__Passage provided__.
##########

Runway review: Hedi Slimane's first collection for Celine (sans aigu!).
words, direction, editing Evangelina–Rose
runway review CELINE
scene Les Invalides, Paris
As the lights dim, it is the visceral sound of pounding drums that beckons us first. Two Garde Républicaine boys, in ceremonial uniforms, set the prelude to Celine’s awakening. And once again, in a mere heartbeat, we find ourselves in the grandiose presence of Hedi Slimane’s arcana.
It was a surreal incongruity, when LVMH announced that Slimane would take over Celine. Which naturally, caused even further bewilderment, when he dropped the aigu accent.
Slimane moved to Los Angeles in 2008 and he has continued to infuse the city’s rock ‘n’ roll idée fixe with his own cardinal rules of French allure. Lest we forget, when he created one of the most identifiable and influential vocabularies in menswear for Dior Homme. Or when his collections for Saint Laurent – soundtracked by kindred alt-rock bands – implied Bowie’s Berlin and Cobain’s Seattle. There’s no denying that Slimane is a designer known to turn the system on its head, despite the criticism (we all know that critics created pomp and circumstance to make a living, anyway).
“Unlike Phoebe Philo, this new author of this novel is also the character.”

##########

__Exercise requirements__.
1. Rewrite the Celine runway review between "words, direction, editing" and "the aigu accent.", inclusive, using "cymbals" in place of "drums".
2. Extend the review of Hedi Slimane's first Celine collection, picking up after its final sentence.

__Raw data__.

##########

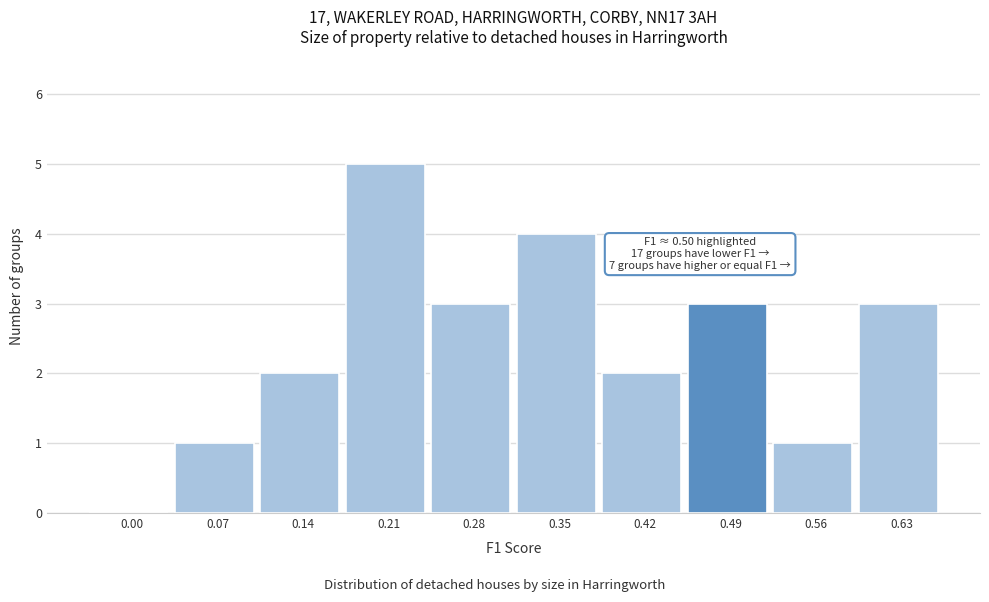

What is the sum of all values?

24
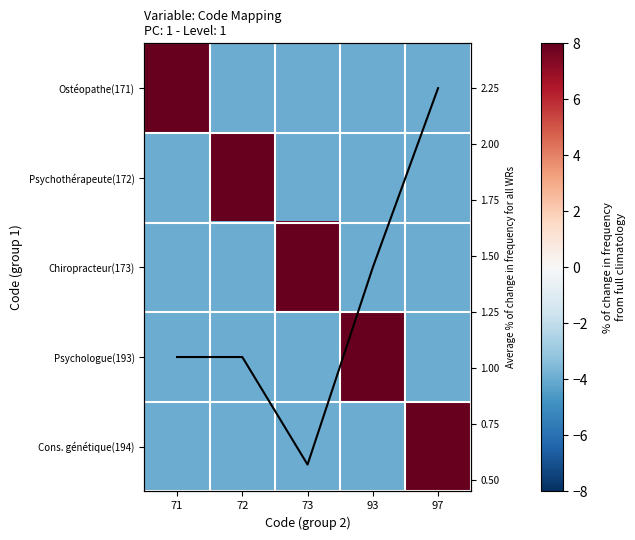

True or false: Chiropracteur(173) has a value of 8 at 73.

True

##########

__Answers by task__.
1.
words, direction, editing Evangelina–Rose
runway review CELINE
scene Les Invalides, Paris
As the lights dim, it is the visceral sound of pounding cymbals that beckons us first. Two Garde Républicaine boys, in ceremonial uniforms, set the prelude to Celine’s awakening. And once again, in a mere heartbeat, we find ourselves in the grandiose presence of Hedi Slimane’s arcana.
It was a surreal incongruity, when LVMH announced that Slimane would take over Celine. Which naturally, caused even further bewilderment, when he dropped the aigu accent.

2.
In lieu of endless, heated dissection of his work at Dior Homme and Saint Laurent, Hedi understands what the true currency is. And that is, to communicate. Unlike Phoebe Philo, this new author of this novel is also the character. When Slimane spun his ardor into Celine today, we witnessed a sensibility towards everything he loves – music, art, dance, youth.
The collection, titled Paris La Nuit, took place at Les Invalides and the kaleidoscopic set was based on the idea of a windup ballerina in a child’s music box. This was a nod to Celine’s history – in 1945, Céline Vipiana first established her brand as a childrens shoe boutique at 52 rue de Malte Pari. The glossy black panels of the music box shifted and glistened to the sound of Parisian psych band, La Femme and Slimane’s asparagus-lean clan descended onto the runway with gregarious mien.
Phoebe Philo’s Celine rarely beared resemblencance to its 20th-century incarnation. Back in the late 1970s and 1980s, the Celine woman had a taste for freedom: it was power to the shoulder and a brazen strut of which she exercised across the arrondissements of Paris. Which is why the clothes tonight were big-shouldered, sparkly and mini. From A-line shifts and 80s silhouettes to boleros and puffball skirts, Slimane referenced midnight Paris. En general, the collection was draped in noir but also featured random, mash-ups of colour, in collaboration with Swiss-American artist Christian Marclay. His vibrant paintings were translated across bags and hand-embroidered couture dresses and jackets.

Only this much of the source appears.